Telling Our Stories is a colourful, 43-page comic in loose, basic cartoon style. Distributed for free by the Ontario Council of Agencies Serving Immigrants (OCASI), the book aims to challenge perceptions of victim-blaming, enhance knowledge about consent culture, and highlight the importance of supporting survivors of sexual abuse. It’s based on the experiences of four immigrant women, and was conceived by these women in collaboration with Toronto-artist Coco Guzman.
The book’s illustrations depict a role reversal of feminine objectification through endearing, varied drawings of women. There’s astute attention to the nuance of facial expression, and it lends the characters life. On the other hand, abusers are left faceless. A man appears as a mere porkpie hat; another story portrays its antagonist as an affectless blue caricature.

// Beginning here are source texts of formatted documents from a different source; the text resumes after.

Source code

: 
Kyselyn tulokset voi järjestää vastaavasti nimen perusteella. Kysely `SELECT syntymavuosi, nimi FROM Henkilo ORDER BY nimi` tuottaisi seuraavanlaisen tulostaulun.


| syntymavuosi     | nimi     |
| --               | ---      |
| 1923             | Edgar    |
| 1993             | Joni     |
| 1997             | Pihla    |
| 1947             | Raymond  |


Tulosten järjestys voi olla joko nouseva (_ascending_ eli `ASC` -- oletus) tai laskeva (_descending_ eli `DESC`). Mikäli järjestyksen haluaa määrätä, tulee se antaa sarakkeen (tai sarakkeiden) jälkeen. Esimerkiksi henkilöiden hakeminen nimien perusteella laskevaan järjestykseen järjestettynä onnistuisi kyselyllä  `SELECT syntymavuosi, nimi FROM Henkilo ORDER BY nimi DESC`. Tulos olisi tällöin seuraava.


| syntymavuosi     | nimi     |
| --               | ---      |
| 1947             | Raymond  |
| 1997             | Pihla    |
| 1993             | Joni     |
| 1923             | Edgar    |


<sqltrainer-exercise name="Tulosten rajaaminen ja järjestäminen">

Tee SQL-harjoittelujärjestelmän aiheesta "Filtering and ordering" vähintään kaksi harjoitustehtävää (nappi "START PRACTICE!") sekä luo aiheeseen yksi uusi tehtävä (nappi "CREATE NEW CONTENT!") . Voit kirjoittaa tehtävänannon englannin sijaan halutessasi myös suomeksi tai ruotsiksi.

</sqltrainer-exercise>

When I speak to one woman — known only as Pierrette — she pits the rawness of re-living the trauma against the catharsis of re-telling it in a creative environment. I ask if this self-growth was the project’s silver lining: if it justifies opening old wounds. I get a funny look for this. I’ve referred to “her tale” rather than the shared experience of the survivors. She says the latter is what’s in it for her — that there is a therapeutic benefit of working with the other women. This gets reiterated throughout the evening, and I start to see what the buzz is about.
In discussing those benefits, Eta Woldeab of OCASI reiterates the idea of empowerment. When survivors put their story out there, they are reclaiming their past as their own. Though these sessions are a new idea for OCASI, their success suggests the idea will persist.
Over dinner, I eventually bring up the push for Ottawa to dig deeper into sexual assault cases deemed unfounded, how one in five cases across the country are seemingly pushed aside in this way by police officers. Is the current discussion — increased police training, getting Stats Canada involved to collect data — a step in the right direction?
My dining companions are not unreceptive to what I’m saying, but I soon realize I’ve made a mistake — one of appropriation — much the same way some individuals saw fit to relegate Black Lives Matter to All Lives Matter. These individuals miss the point by eschewing the problem at hand. All Lives Matter is a position of privilege, and more often than not, one with regrettable similarities to my own: distinctly white, male, and uncalled for.
As far as violence against immigrant women is concerned, it isn’t that the role of law enforcers or Ottawa’s relationship to the issue is irrelevant. Rather, there is an acute persistence of immigrant abuse. They’re rarely the ones having their claims dismissed — more often than not, they don’t file such complaints, nor are they aware of the resources are available to support them in such an endeavour.
My attention wanders across the room, where people are quite literally breaking bread, spinning their own story in an unmistakable display of community. This collective resolve is what the launch, the supporting organizations, and the book is touching on. The evening winds up with a shared chant of “it’s all about love.” Everyone chimes in. It’s blatantly obvious, and utterly necessary.
Telling Our Stories: Immigrant Women’s Resilience is bring distributed free of charge in newcomer communities through settlement organizations, reception houses, organizations working with newly arrived refugees, as well as universities, places of worship, and other venues in Ontario.